Genetic modification of human embryos has officially been deemed as “essential” and should be allowed so scientists can better understand basic biology, according to a report.
A worldwide network of science and ethics experts, the Hinxton Group, has said gene editing of early stage embryos would be of “tremendous value” to scientific research and could have practical applications.
However, scientists can’t get too excited yet as the group added that the technology is not yet advanced enough to be used in the reproduction process, and there is still the ongoing issue that some find the concept of genetically modified babies “morally troubling”.
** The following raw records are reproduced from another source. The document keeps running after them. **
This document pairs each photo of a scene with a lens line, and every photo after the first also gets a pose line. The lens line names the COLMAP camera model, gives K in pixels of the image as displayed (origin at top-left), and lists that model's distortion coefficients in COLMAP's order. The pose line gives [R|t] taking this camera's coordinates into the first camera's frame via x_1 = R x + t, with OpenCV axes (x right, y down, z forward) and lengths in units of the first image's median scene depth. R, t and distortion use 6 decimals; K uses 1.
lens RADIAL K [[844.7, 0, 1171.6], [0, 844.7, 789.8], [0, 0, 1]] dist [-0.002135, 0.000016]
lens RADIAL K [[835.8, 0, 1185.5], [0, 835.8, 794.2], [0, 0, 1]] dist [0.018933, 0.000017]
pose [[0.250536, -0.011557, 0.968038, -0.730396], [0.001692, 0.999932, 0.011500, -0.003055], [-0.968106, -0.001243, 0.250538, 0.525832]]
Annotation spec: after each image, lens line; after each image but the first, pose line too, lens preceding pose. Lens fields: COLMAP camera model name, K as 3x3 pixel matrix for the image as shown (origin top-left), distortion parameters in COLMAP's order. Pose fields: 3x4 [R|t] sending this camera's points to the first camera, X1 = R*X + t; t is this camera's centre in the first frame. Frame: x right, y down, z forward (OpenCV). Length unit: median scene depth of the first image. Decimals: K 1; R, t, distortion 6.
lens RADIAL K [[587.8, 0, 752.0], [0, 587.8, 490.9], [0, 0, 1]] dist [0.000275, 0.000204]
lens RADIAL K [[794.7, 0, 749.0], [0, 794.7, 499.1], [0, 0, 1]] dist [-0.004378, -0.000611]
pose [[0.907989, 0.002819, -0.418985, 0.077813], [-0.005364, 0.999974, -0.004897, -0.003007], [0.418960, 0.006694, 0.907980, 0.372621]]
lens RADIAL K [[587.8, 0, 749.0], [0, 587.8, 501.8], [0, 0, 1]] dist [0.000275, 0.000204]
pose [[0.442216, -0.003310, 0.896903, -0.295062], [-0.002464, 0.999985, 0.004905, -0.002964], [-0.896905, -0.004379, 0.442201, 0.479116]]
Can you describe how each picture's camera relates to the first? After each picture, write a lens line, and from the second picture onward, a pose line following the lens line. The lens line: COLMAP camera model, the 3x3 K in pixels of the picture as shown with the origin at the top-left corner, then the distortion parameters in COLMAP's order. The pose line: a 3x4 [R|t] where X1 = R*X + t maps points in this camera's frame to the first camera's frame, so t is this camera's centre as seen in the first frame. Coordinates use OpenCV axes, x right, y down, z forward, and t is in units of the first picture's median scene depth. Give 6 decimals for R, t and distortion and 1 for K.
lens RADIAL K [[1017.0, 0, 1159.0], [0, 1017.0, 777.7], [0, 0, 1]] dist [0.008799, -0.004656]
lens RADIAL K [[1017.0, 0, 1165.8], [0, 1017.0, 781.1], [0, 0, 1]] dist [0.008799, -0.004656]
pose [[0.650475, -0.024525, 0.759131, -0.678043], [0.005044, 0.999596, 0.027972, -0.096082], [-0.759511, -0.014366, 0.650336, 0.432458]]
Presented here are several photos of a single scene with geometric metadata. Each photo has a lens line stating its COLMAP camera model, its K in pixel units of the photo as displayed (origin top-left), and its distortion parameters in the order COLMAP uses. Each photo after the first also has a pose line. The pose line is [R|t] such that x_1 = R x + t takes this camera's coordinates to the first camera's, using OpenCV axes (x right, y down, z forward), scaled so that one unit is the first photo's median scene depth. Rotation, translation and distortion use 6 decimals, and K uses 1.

But the group warns it would be “dangerous” to prevent research in the area, and member and academic Sarah Chan said: “Genome editing technologies hold huge potential for advancing basic research and improving human health. The prospect that genome editing may one day be used to create genetically modified humans should not in itself be cause for concern, particularly where what is at stake is curing or preventing serious disease.
“It is clear that such applications raise different issues; more research is needed together with robust public discussion, but restricting research because of concerns that reproductive application is premature and dangerous will ensure that it remains forever premature and dangerous.”
Previous genetic engineering projects have faced objections, despite benefits they could bring to medicine. Earlier this year, a molecular cut-and-paste technique used by Chinese scientists to edit a problem gene causing a potentially fatal inherited blood disorder led to calls for a worldwide ban on creating “designer babies”.
Among the medical applications outlined in this report are the potential ability to correct mutations which cause disease or changes to prevent possible disease – but some enhancements were labelled “more contentious than others”.
In a statement backed by 22 members, the group said: “We believe that while this technology has tremendous value to basic research and enormous potential for somatic clinical uses, it is not sufficiently developed to consider human genome editing for clinical reproductive purposes at this time.
“Given all safety, efficacy and governance needs are met, there may be morally acceptable uses of this technology in human reproduction, though further substantial discussion and debate will be required.”
Senior member Robin Lovell-Badge, head of the laboratory of stem cell biology and developmental genetics at the Francis Crick Institute in London, said: “Much of our knowledge of early development comes from studies of mouse embryos, yet it is becoming clear that gene activity and even some cell types are very different in human embryos.
“Understanding gained from genome editing techniques could lead to improvements in IVF and reduced implantation failure, using treatments that do not involve genome editing.”
But the notion is still a problem for even some scientists to get their heads around.
Professor Emmanuelle Charpentier, one of those behind the development of the CRISPR/Cas9 DNA editing technique, said: “Personally, I don’t think it is acceptable to manipulate the human germline for the purpose of changing some genetic traits that will be transmitted over generations.
“I just have a problem right now with regard to the manipulation of the human germlines.”